[Plain-text document sources]
::::::::::
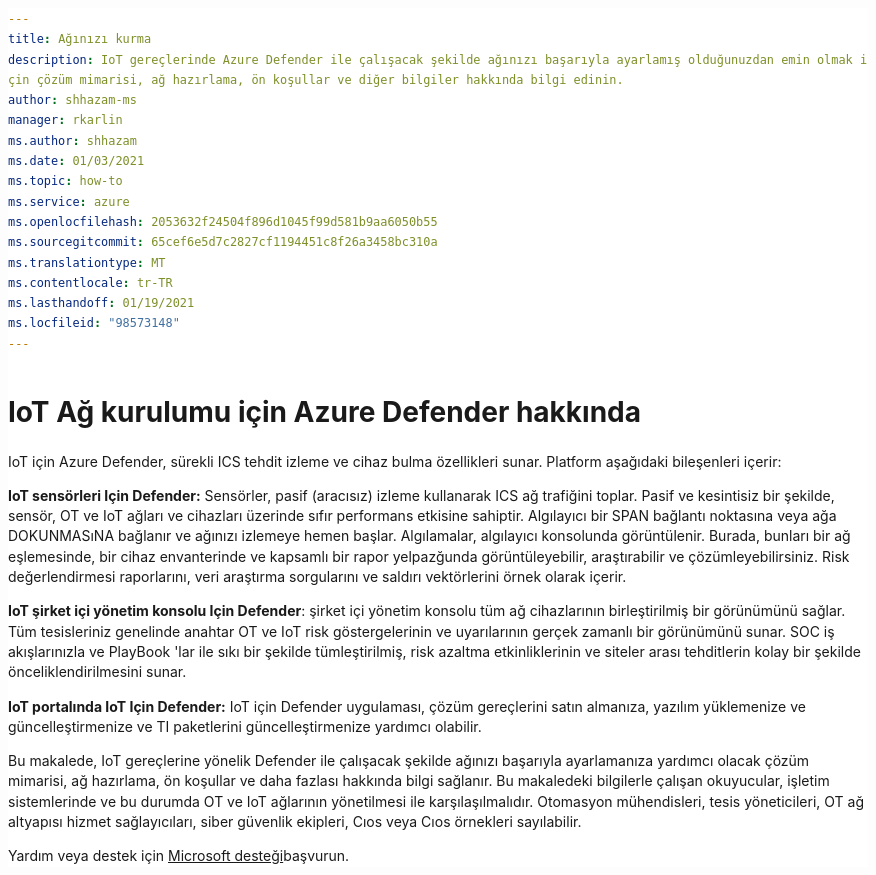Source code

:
 ```yaml
---
title: Ağınızı kurma
description: IoT gereçlerinde Azure Defender ile çalışacak şekilde ağınızı başarıyla ayarlamış olduğunuzdan emin olmak için çözüm mimarisi, ağ hazırlama, ön koşullar ve diğer bilgiler hakkında bilgi edinin.
author: shhazam-ms
manager: rkarlin
ms.author: shhazam
ms.date: 01/03/2021
ms.topic: how-to
ms.service: azure
ms.openlocfilehash: 2053632f24504f896d1045f99d581b9aa6050b55
ms.sourcegitcommit: 65cef6e5d7c2827cf1194451c8f26a3458bc310a
ms.translationtype: MT
ms.contentlocale: tr-TR
ms.lasthandoff: 01/19/2021
ms.locfileid: "98573148"
---
```

# <a name="about-azure-defender-for-iot-network-setup"></a>IoT Ağ kurulumu için Azure Defender hakkında

IoT için Azure Defender, sürekli ICS tehdit izleme ve cihaz bulma özellikleri sunar. Platform aşağıdaki bileşenleri içerir:

**IoT sensörleri Için Defender:** Sensörler, pasif (aracısız) izleme kullanarak ICS ağ trafiğini toplar. Pasif ve kesintisiz bir şekilde, sensör, OT ve IoT ağları ve cihazları üzerinde sıfır performans etkisine sahiptir. Algılayıcı bir SPAN bağlantı noktasına veya ağa DOKUNMASıNA bağlanır ve ağınızı izlemeye hemen başlar. Algılamalar, algılayıcı konsolunda görüntülenir. Burada, bunları bir ağ eşlemesinde, bir cihaz envanterinde ve kapsamlı bir rapor yelpazğunda görüntüleyebilir, araştırabilir ve çözümleyebilirsiniz. Risk değerlendirmesi raporlarını, veri araştırma sorgularını ve saldırı vektörlerini örnek olarak içerir. 

**IoT şirket içi yönetim konsolu Için Defender**: şirket içi yönetim konsolu tüm ağ cihazlarının birleştirilmiş bir görünümünü sağlar. Tüm tesisleriniz genelinde anahtar OT ve IoT risk göstergelerinin ve uyarılarının gerçek zamanlı bir görünümünü sunar. SOC iş akışlarınızla ve PlayBook 'lar ile sıkı bir şekilde tümleştirilmiş, risk azaltma etkinliklerinin ve siteler arası tehditlerin kolay bir şekilde önceliklendirilmesini sunar. 

**IoT portalında IoT Için Defender:** IoT için Defender uygulaması, çözüm gereçlerini satın almanıza, yazılım yüklemenize ve güncelleştirmenize ve TI paketlerini güncelleştirmenize yardımcı olabilir. 

Bu makalede, IoT gereçlerine yönelik Defender ile çalışacak şekilde ağınızı başarıyla ayarlamanıza yardımcı olacak çözüm mimarisi, ağ hazırlama, ön koşullar ve daha fazlası hakkında bilgi sağlanır. Bu makaledeki bilgilerle çalışan okuyucular, işletim sistemlerinde ve bu durumda OT ve IoT ağlarının yönetilmesi ile karşılaşılmalıdır. Otomasyon mühendisleri, tesis yöneticileri, OT ağ altyapısı hizmet sağlayıcıları, siber güvenlik ekipleri, Cıos veya Cıos örnekleri sayılabilir.

Yardım veya destek için [Microsoft desteği](https://support.microsoft.com/en-us/supportforbusiness/productselection?sapId=82c88f35-1b8e-f274-ec11-c6efdd6dd099)başvurun.
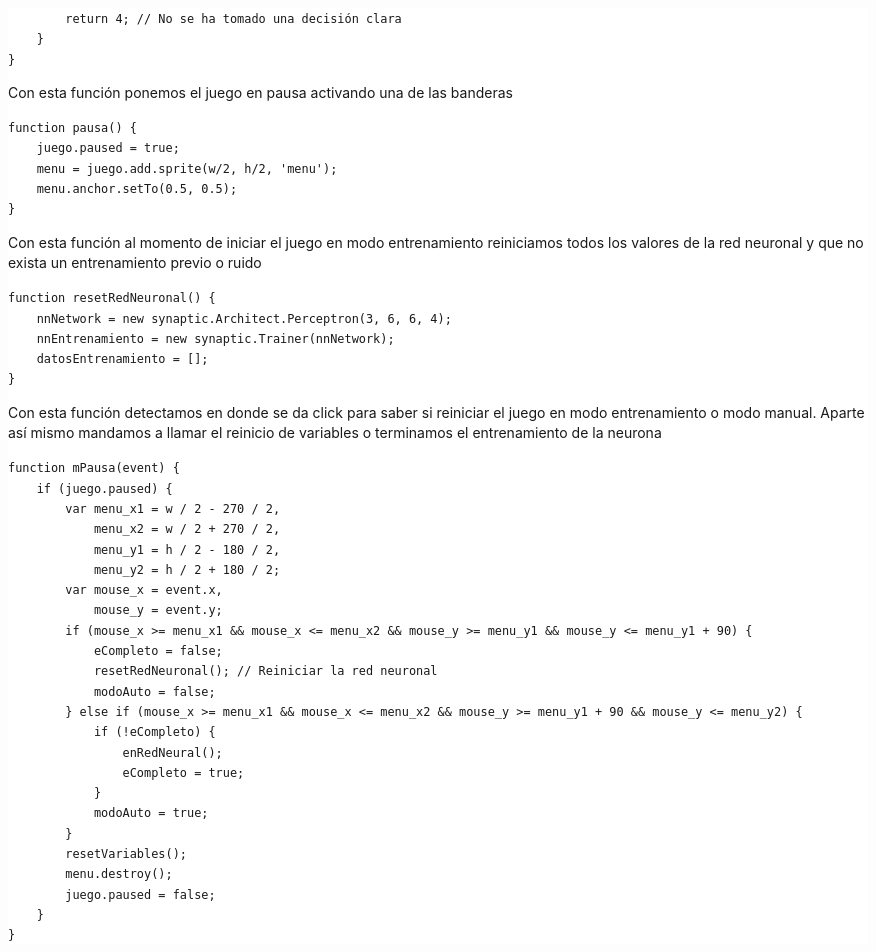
 ```
        return 4; // No se ha tomado una decisión clara
    }
}
```

Con esta función ponemos el juego en pausa activando una de las banderas
```
function pausa() {
    juego.paused = true;
    menu = juego.add.sprite(w/2, h/2, 'menu');
    menu.anchor.setTo(0.5, 0.5);
}
```

Con esta función al momento de iniciar el juego en modo entrenamiento reiniciamos todos los valores de la red neuronal 
y que no exista un entrenamiento previo o ruido
```
function resetRedNeuronal() {
    nnNetwork = new synaptic.Architect.Perceptron(3, 6, 6, 4);
    nnEntrenamiento = new synaptic.Trainer(nnNetwork);
    datosEntrenamiento = [];
}
```

Con esta función detectamos en donde se da click para saber si reiniciar el juego en modo entrenamiento o modo manual.
Aparte así mismo mandamos a llamar el reinicio de variables o terminamos el entrenamiento de la neurona
```
function mPausa(event) {
    if (juego.paused) {
        var menu_x1 = w / 2 - 270 / 2,
            menu_x2 = w / 2 + 270 / 2,
            menu_y1 = h / 2 - 180 / 2,
            menu_y2 = h / 2 + 180 / 2;
        var mouse_x = event.x,
            mouse_y = event.y;
        if (mouse_x >= menu_x1 && mouse_x <= menu_x2 && mouse_y >= menu_y1 && mouse_y <= menu_y1 + 90) {
            eCompleto = false;
            resetRedNeuronal(); // Reiniciar la red neuronal
            modoAuto = false;
        } else if (mouse_x >= menu_x1 && mouse_x <= menu_x2 && mouse_y >= menu_y1 + 90 && mouse_y <= menu_y2) {
            if (!eCompleto) {
                enRedNeural();
                eCompleto = true;
            }
            modoAuto = true;
        }
        resetVariables();
        menu.destroy();
        juego.paused = false;
    }
}
```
::::::::::
Retype each line above precisely, please. Skip anything that is a picture.

Source code

:
 ```yaml
---
title: Ağınızı kurma
description: IoT gereçlerinde Azure Defender ile çalışacak şekilde ağınızı başarıyla ayarlamış olduğunuzdan emin olmak için çözüm mimarisi, ağ hazırlama, ön koşullar ve diğer bilgiler hakkında bilgi edinin.
author: shhazam-ms
manager: rkarlin
ms.author: shhazam
ms.date: 01/03/2021
ms.topic: how-to
ms.service: azure
ms.openlocfilehash: 2053632f24504f896d1045f99d581b9aa6050b55
ms.sourcegitcommit: 65cef6e5d7c2827cf1194451c8f26a3458bc310a
ms.translationtype: MT
ms.contentlocale: tr-TR
ms.lasthandoff: 01/19/2021
ms.locfileid: "98573148"
---
```

# <a name="about-azure-defender-for-iot-network-setup"></a>IoT Ağ kurulumu için Azure Defender hakkında

IoT için Azure Defender, sürekli ICS tehdit izleme ve cihaz bulma özellikleri sunar. Platform aşağıdaki bileşenleri içerir:

**IoT sensörleri Için Defender:** Sensörler, pasif (aracısız) izleme kullanarak ICS ağ trafiğini toplar. Pasif ve kesintisiz bir şekilde, sensör, OT ve IoT ağları ve cihazları üzerinde sıfır performans etkisine sahiptir. Algılayıcı bir SPAN bağlantı noktasına veya ağa DOKUNMASıNA bağlanır ve ağınızı izlemeye hemen başlar. Algılamalar, algılayıcı konsolunda görüntülenir. Burada, bunları bir ağ eşlemesinde, bir cihaz envanterinde ve kapsamlı bir rapor yelpazğunda görüntüleyebilir, araştırabilir ve çözümleyebilirsiniz. Risk değerlendirmesi raporlarını, veri araştırma sorgularını ve saldırı vektörlerini örnek olarak içerir. 

**IoT şirket içi yönetim konsolu Için Defender**: şirket içi yönetim konsolu tüm ağ cihazlarının birleştirilmiş bir görünümünü sağlar. Tüm tesisleriniz genelinde anahtar OT ve IoT risk göstergelerinin ve uyarılarının gerçek zamanlı bir görünümünü sunar. SOC iş akışlarınızla ve PlayBook 'lar ile sıkı bir şekilde tümleştirilmiş, risk azaltma etkinliklerinin ve siteler arası tehditlerin kolay bir şekilde önceliklendirilmesini sunar. 

**IoT portalında IoT Için Defender:** IoT için Defender uygulaması, çözüm gereçlerini satın almanıza, yazılım yüklemenize ve güncelleştirmenize ve TI paketlerini güncelleştirmenize yardımcı olabilir. 

Bu makalede, IoT gereçlerine yönelik Defender ile çalışacak şekilde ağınızı başarıyla ayarlamanıza yardımcı olacak çözüm mimarisi, ağ hazırlama, ön koşullar ve daha fazlası hakkında bilgi sağlanır. Bu makaledeki bilgilerle çalışan okuyucular, işletim sistemlerinde ve bu durumda OT ve IoT ağlarının yönetilmesi ile karşılaşılmalıdır. Otomasyon mühendisleri, tesis yöneticileri, OT ağ altyapısı hizmet sağlayıcıları, siber güvenlik ekipleri, Cıos veya Cıos örnekleri sayılabilir.

Yardım veya destek için [Microsoft desteği](https://support.microsoft.com/en-us/supportforbusiness/productselection?sapId=82c88f35-1b8e-f274-ec11-c6efdd6dd099)başvurun.
 ```
        return 4; // No se ha tomado una decisión clara
    }
}
```

Con esta función ponemos el juego en pausa activando una de las banderas
```
function pausa() {
    juego.paused = true;
    menu = juego.add.sprite(w/2, h/2, 'menu');
    menu.anchor.setTo(0.5, 0.5);
}
```

Con esta función al momento de iniciar el juego en modo entrenamiento reiniciamos todos los valores de la red neuronal 
y que no exista un entrenamiento previo o ruido
```
function resetRedNeuronal() {
    nnNetwork = new synaptic.Architect.Perceptron(3, 6, 6, 4);
    nnEntrenamiento = new synaptic.Trainer(nnNetwork);
    datosEntrenamiento = [];
}
```

Con esta función detectamos en donde se da click para saber si reiniciar el juego en modo entrenamiento o modo manual.
Aparte así mismo mandamos a llamar el reinicio de variables o terminamos el entrenamiento de la neurona
```
function mPausa(event) {
    if (juego.paused) {
        var menu_x1 = w / 2 - 270 / 2,
            menu_x2 = w / 2 + 270 / 2,
            menu_y1 = h / 2 - 180 / 2,
            menu_y2 = h / 2 + 180 / 2;
        var mouse_x = event.x,
            mouse_y = event.y;
        if (mouse_x >= menu_x1 && mouse_x <= menu_x2 && mouse_y >= menu_y1 && mouse_y <= menu_y1 + 90) {
            eCompleto = false;
            resetRedNeuronal(); // Reiniciar la red neuronal
            modoAuto = false;
        } else if (mouse_x >= menu_x1 && mouse_x <= menu_x2 && mouse_y >= menu_y1 + 90 && mouse_y <= menu_y2) {
            if (!eCompleto) {
                enRedNeural();
                eCompleto = true;
            }
            modoAuto = true;
        }
        resetVariables();
        menu.destroy();
        juego.paused = false;
    }
}
```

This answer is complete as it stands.